Dabei ist die Bürgerinitiative im Prinzip nicht gegen das Baugebiet. Große Teile werden von ihr voll mitgetragen. "Aber müssen die jetzigen Pferdewiesen zwischen Mollsbaumweg und Tackhütter Weg für neue Häuser geopfert werden? Wir meinen nein. Dieses Gebiet gehört landwirtschaftlich zur Niersaue und sollte zum Beispiel durch eine Wiederherstellung des historischen Verlaufs der ,Alten Niers', die seit Ende der 1960er Jahre unterirdisch in Rohren verläuft, aufgewertet werden. Im Innenbereich von Geneicken gibt es genügend Baulücken, die man für Neubauten nutzen könnte", sagt Dammers. Diese Meinung scheint von Geneickenern und - so Dammers - auch von Spaziergängern und Radfahrern geteilt zu werden: "Die Bereitschaft, unsere Unterschriftenlisten gegen die geplante Bebauung zu unterzeichnen, ist riesig. Die Entrüstung und das Unverständnis gegenüber dem Vorhaben sind sehr ausgeprägt." Außerdem: Grüne, FDP und Linke teilen die Auffassung der Initiative und wollen, dass auf einen Teil des Bebauungsplans verzichtet wird.

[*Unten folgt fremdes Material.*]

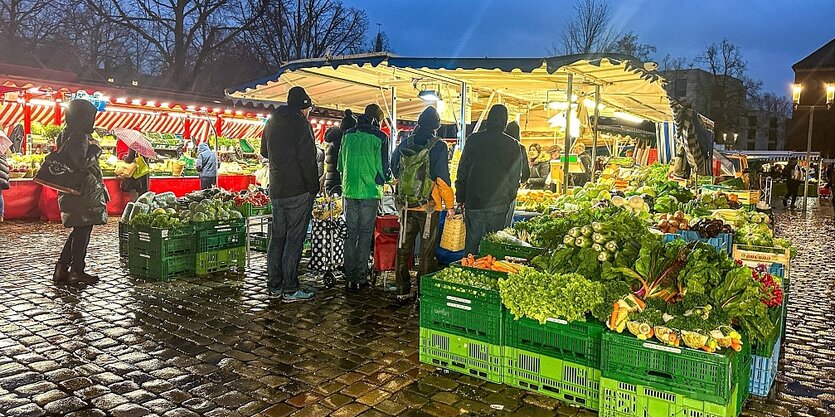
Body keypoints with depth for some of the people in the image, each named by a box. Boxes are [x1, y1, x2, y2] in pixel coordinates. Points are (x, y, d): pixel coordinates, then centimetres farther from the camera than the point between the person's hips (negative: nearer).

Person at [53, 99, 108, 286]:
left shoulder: (65, 136, 15)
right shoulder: (80, 137, -16)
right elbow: (82, 164, -23)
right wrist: (94, 150, -9)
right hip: (84, 191, -10)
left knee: (79, 229, 16)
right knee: (83, 230, -1)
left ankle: (61, 270, 18)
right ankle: (77, 272, 5)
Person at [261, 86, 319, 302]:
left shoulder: (271, 122, 13)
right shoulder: (300, 123, -11)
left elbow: (264, 152, 26)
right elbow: (307, 159, -16)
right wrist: (314, 187, -11)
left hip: (276, 191, 8)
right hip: (298, 191, -8)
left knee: (277, 237, 13)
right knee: (294, 239, -3)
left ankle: (274, 286, 19)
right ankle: (290, 289, 1)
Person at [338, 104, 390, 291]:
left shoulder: (348, 134, 7)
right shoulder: (379, 137, -6)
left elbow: (340, 165, 12)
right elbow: (383, 167, -5)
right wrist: (382, 180, 15)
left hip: (349, 190, 4)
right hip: (370, 192, -4)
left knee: (351, 234, 10)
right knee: (365, 235, 4)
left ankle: (349, 278, 12)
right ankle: (361, 278, 6)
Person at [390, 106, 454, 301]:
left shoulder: (405, 143, 4)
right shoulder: (438, 146, -9)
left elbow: (395, 170, 12)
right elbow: (442, 178, -12)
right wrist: (450, 205, -5)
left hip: (407, 204, 4)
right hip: (429, 205, -4)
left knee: (404, 248, 12)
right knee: (427, 250, 5)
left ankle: (403, 291, 18)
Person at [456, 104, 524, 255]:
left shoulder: (473, 140, -1)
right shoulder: (513, 145, -2)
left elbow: (462, 170, 2)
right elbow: (516, 176, 4)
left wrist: (460, 198, 10)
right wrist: (509, 198, 16)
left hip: (474, 202, 0)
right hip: (499, 203, 0)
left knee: (472, 242, 5)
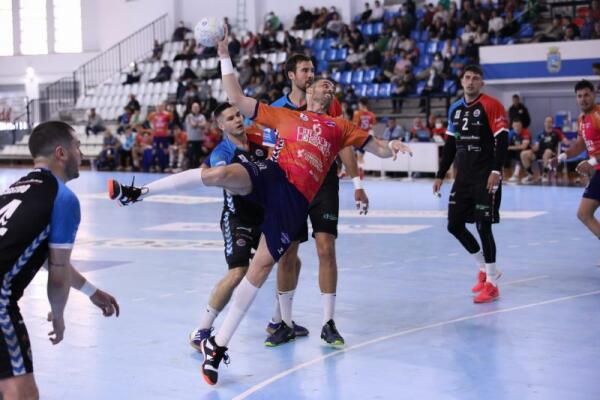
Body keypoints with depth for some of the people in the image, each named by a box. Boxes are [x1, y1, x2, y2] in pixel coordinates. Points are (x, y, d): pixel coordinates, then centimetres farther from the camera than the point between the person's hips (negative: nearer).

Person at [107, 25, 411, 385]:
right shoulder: (284, 115, 23)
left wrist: (392, 147, -1)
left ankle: (218, 345, -2)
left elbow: (377, 147, 22)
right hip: (270, 175, 0)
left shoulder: (341, 126, 25)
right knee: (220, 173, -32)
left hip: (296, 199, 0)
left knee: (262, 266, -8)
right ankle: (138, 193, -20)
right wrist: (225, 58, 19)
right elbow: (238, 100, 21)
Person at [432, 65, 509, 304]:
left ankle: (491, 284, 3)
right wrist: (440, 175, 15)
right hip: (463, 177, 7)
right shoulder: (455, 109, 12)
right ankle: (485, 268, 26)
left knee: (483, 227, -7)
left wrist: (496, 171, -22)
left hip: (486, 177, -7)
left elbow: (502, 140, -13)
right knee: (454, 225, 7)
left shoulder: (491, 105, -7)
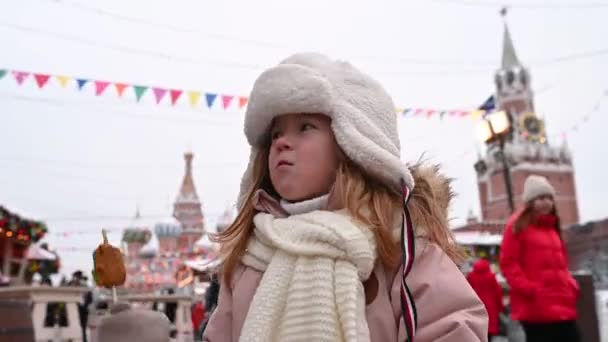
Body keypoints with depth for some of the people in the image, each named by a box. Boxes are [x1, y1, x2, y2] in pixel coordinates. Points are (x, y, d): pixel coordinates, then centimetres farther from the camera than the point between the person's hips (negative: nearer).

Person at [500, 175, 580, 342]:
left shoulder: (552, 227, 21)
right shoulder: (518, 225, 0)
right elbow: (508, 263, -7)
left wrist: (571, 285, 9)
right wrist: (529, 289, -17)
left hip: (563, 305, 7)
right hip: (536, 307, -7)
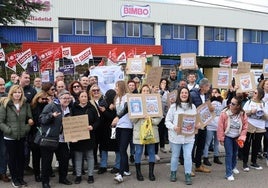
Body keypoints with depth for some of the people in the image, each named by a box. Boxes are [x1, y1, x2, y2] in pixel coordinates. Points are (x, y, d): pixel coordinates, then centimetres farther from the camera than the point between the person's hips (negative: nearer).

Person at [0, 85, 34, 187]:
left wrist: (27, 128, -7)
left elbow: (30, 118, 8)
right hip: (10, 137, -3)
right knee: (12, 158, 9)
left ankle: (21, 178, 26)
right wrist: (9, 130, -17)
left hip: (22, 136, 3)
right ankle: (14, 179, 23)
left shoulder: (25, 104, 3)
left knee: (21, 157, 12)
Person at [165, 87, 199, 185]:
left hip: (189, 136, 1)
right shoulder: (173, 106, -6)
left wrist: (197, 125, -10)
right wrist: (173, 127, -23)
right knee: (175, 156, 13)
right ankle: (173, 173, 31)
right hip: (176, 136, -1)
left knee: (188, 156, 0)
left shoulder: (193, 106, 4)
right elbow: (167, 121, -5)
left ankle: (188, 175, 12)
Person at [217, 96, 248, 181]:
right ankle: (229, 174, -1)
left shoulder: (243, 114, -15)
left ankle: (233, 167, 47)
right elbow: (220, 127, -16)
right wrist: (221, 139, -13)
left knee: (235, 153, 21)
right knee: (229, 154, -8)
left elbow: (245, 127, -5)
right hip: (227, 137, -3)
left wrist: (241, 138, -11)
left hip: (237, 137, 4)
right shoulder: (224, 113, -22)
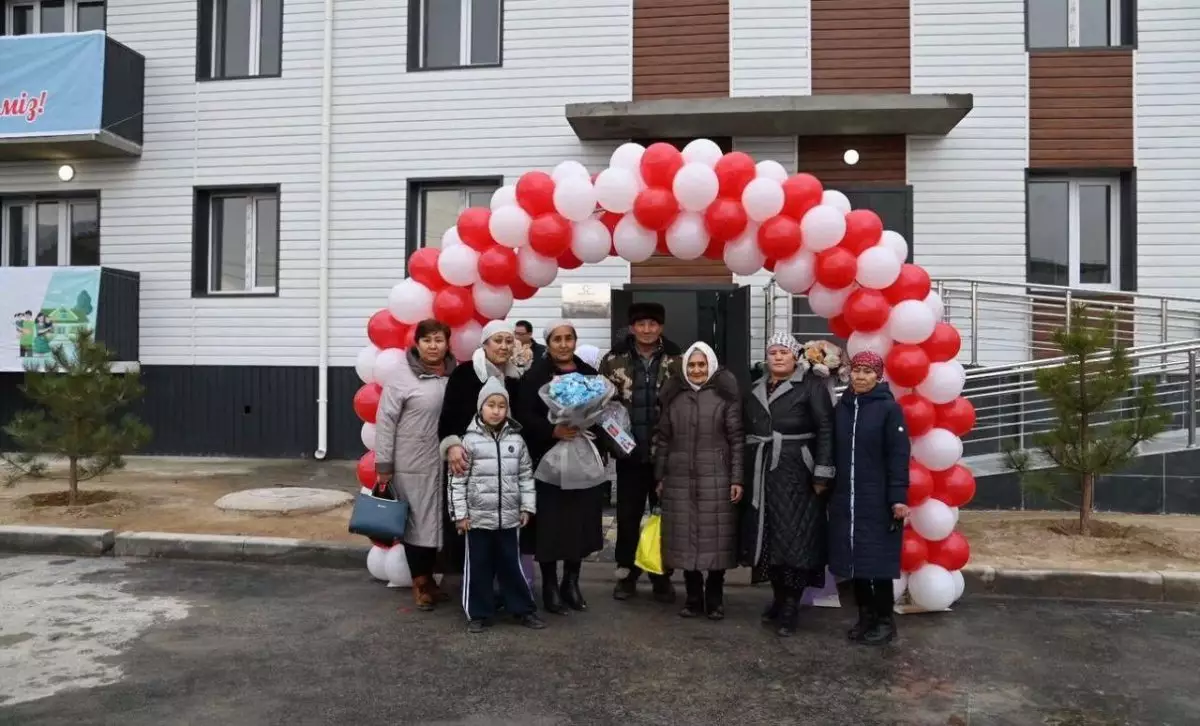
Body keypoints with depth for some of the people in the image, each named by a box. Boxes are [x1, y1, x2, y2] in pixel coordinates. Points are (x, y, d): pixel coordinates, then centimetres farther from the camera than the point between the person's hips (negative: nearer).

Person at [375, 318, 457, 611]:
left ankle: (429, 578, 30)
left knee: (437, 521, 13)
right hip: (412, 465, -4)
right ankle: (419, 582, 21)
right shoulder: (402, 378, -8)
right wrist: (383, 465, -9)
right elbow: (385, 422, -7)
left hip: (445, 464, 4)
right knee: (417, 522, 5)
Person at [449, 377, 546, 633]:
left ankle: (524, 610, 23)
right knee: (478, 567, 7)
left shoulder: (516, 439, 3)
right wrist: (459, 513, -8)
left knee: (512, 565, 11)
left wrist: (527, 507, 5)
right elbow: (457, 479, -6)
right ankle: (478, 614, 20)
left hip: (509, 517, 2)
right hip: (478, 517, -2)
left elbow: (526, 476, 9)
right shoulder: (469, 440, -7)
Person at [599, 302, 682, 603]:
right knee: (627, 515, 9)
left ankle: (662, 576, 23)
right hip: (630, 452, 0)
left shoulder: (677, 360, -1)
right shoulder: (614, 359, 0)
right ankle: (626, 574, 24)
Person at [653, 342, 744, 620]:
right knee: (684, 539, 6)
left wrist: (737, 478, -7)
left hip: (716, 478, -3)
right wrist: (660, 477, 9)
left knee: (716, 538, 3)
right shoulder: (673, 396, 9)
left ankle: (715, 599, 18)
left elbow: (736, 439, -2)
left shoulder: (725, 395, 0)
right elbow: (662, 439, 11)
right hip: (680, 480, 3)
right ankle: (693, 598, 20)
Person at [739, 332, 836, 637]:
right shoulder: (755, 391, 16)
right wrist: (742, 478, 12)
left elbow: (826, 430, -8)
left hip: (797, 475, -5)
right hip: (762, 475, 5)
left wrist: (822, 474, -14)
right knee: (768, 538, 8)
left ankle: (790, 607, 6)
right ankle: (778, 598, 23)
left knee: (795, 539, -2)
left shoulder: (811, 386, -1)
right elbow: (745, 432, 16)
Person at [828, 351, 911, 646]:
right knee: (854, 558, 8)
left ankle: (885, 619, 14)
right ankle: (866, 615, 22)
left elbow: (899, 455, -9)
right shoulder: (842, 407, 8)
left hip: (878, 499, -5)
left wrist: (898, 497, -15)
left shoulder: (890, 408, -6)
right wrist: (831, 490, 9)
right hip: (846, 498, 5)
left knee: (878, 558, 0)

Doch es gibt auch eine andere Sichtweise, die von großen Teilen der GroKo getragen wird. "Das ist ein städtisches Grundstück, das wir entsprechend vermarkten müssen. Wir müssen auch attraktive Grundstücke anbieten, um neue Interessenten auf Gladbach als Wohnstandort aufmerksam zu machen", sagt Thomas Fegers, bau- und planungspolitischer Sprecher der SPD-Fraktion. Er lobt die von den Stadtplanern entwickelte Entwürfe. "Wir haben hier die Chance, das Gebiet zu strukturieren und Wege durch das Gelände zu ziehen", sagt Fegers und fragt: "Da gibt's eine Reitanlage mit Stallungen, Paddocks und einem kleinen Reitplatz. Sind sie mit den Belangen des Landschaftsschutzes in Einklang zu bringen? Das kann man auch anders sehen."

Die Initiative ärgert sich darüber, dass dieser Bebauungsplan mit einem beschleunigten Verfahren aufgestellt wird. Das spart Geld und Zeit und ist dann möglich, wenn er sich auf eine Innenentwicklung bezieht und das Plangebiet eine bestimmte Größe nicht überschreitet. Aber: Eine Umweltprüfung, die sonst zu einem Bebauungsplanverfahren gehört, ist nicht notwendig. "Auch wenn wir den vorgelegten Plan für richtig halten, werden wir uns mit den Einwendungen beschäftigen und sie abwägen. Das kann dazu führen, dass wir den Entwurf verändern", verspricht Fegers.